I looked back at the road. I never was a cheerleader. What do I know?

“Okay, now for the letter ‘C.’ Kenzie continued, “Let’s use the word “Kind!” I looked in the rearview mirror. She was smiling and enthusiastic.

Once again I broke in to the conversation.

“Kind actually starts with a ‘K’ not a ‘C.’” I informed.

“No, it doesn’t.”

“Yes, it does.”

“No, it’ doesn’t”

“Yes, it does.”

The turn signal kept the beat.

“Well, we don’t really care. We like honesty and kindness so we’re going to use them.” Kenzie said.

I thought about it.

Whose team mascot is an Octopus, anyway?

“You know what?” I said in my best Mom Authority voice. “I like honesty and kindness too. Go for it!”

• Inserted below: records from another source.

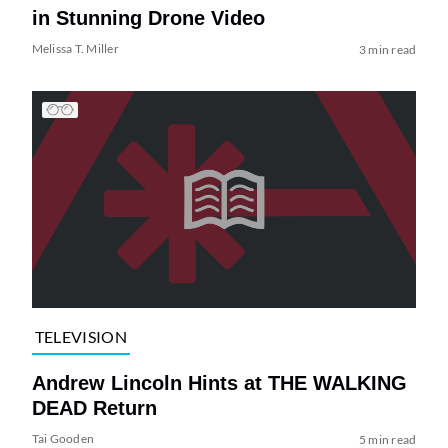
in Stunning Drone Video
Melissa T. Miller
3 min read
TELEVISION
Andrew Lincoln Hints at THE WALKING
DEAD Return
Tai Gooden
5 min read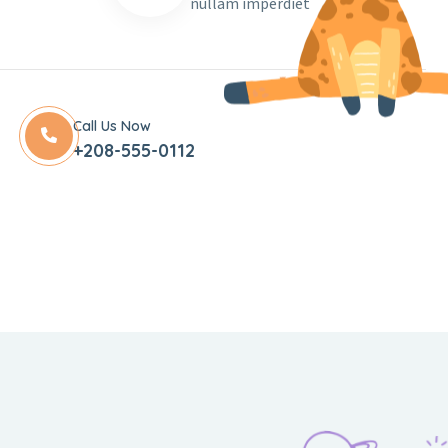
nullam imperdiet
Call Us Now
+208-555-0112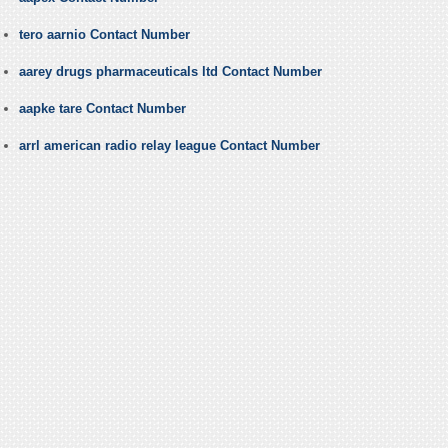
tero aarnio Contact Number
aarey drugs pharmaceuticals ltd Contact Number
aapke tare Contact Number
arrl american radio relay league Contact Number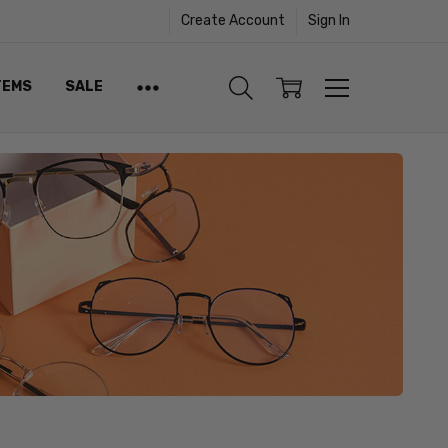
Create Account
Sign In
TEMS
SALE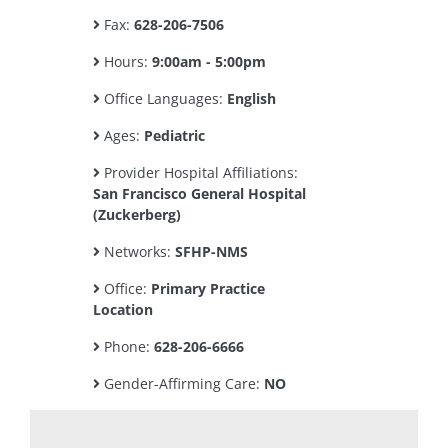
Fax:
628-206-7506
Hours:
9:00am - 5:00pm
Office Languages:
English
Ages:
Pediatric
Provider Hospital Affiliations:
San Francisco General Hospital
(Zuckerberg)
Networks:
SFHP-NMS
Office:
Primary Practice
Location
Phone:
628-206-6666
Gender-Affirming Care:
NO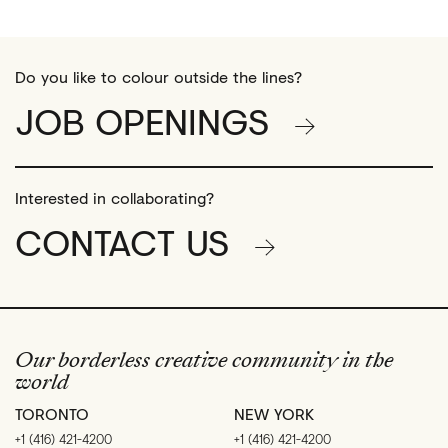
Do you like to colour outside the lines?
JOB OPENINGS
Interested in collaborating?
CONTACT US
Our borderless creative community in the
world
TORONTO
NEW YORK
+1 (416) 421-4200
+1 (416) 421-4200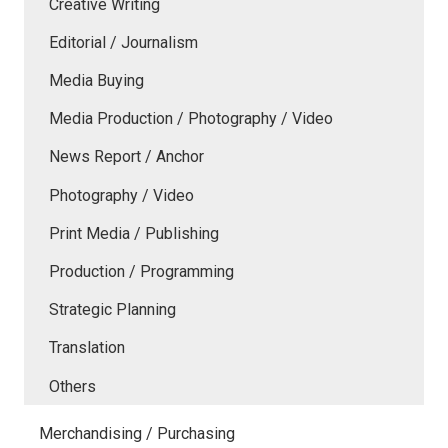
Creative Writing
Editorial / Journalism
Media Buying
Media Production / Photography / Video
News Report / Anchor
Photography / Video
Print Media / Publishing
Production / Programming
Strategic Planning
Translation
Others
Merchandising / Purchasing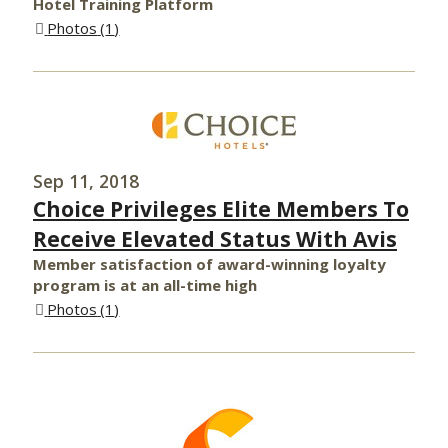
Hotel Training Platform
Photos
1
Sep 11, 2018
Choice Privileges Elite Members To
Receive Elevated Status With Avis
Member satisfaction of award-winning loyalty
program is at an all-time high
Photos
1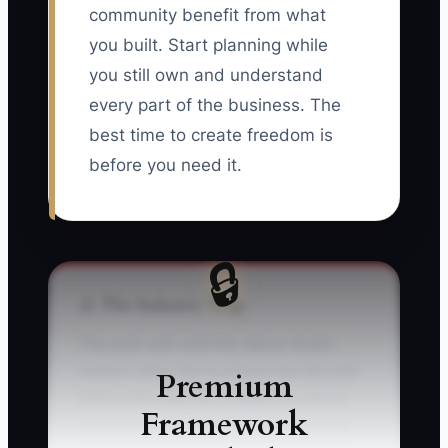
community benefit from what
you built. Start planning while
you still own and understand
every part of the business. The
best time to create freedom is
before you need it.
🔒
⚠️ The Industry Trap
The post-exit void hits dance studio
owners when the business has become
Premium
their entire identity. Imagine an owner
Framework
sells the studio after 20 years, but has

And they did. They completed their homemade cheer and happily chatted the rest of the drive home.

They may not be winning the spelling bee anytime soon. But, I’ll tell you what, I don’t really care.

Honesty and kindness trump winning in my book, anyway.

Hip. Hip. Hooray! You go girls! Let honesty and kindness be traits you always cheer about.

And who knows. Maybe I could have been a cheerleader, after all.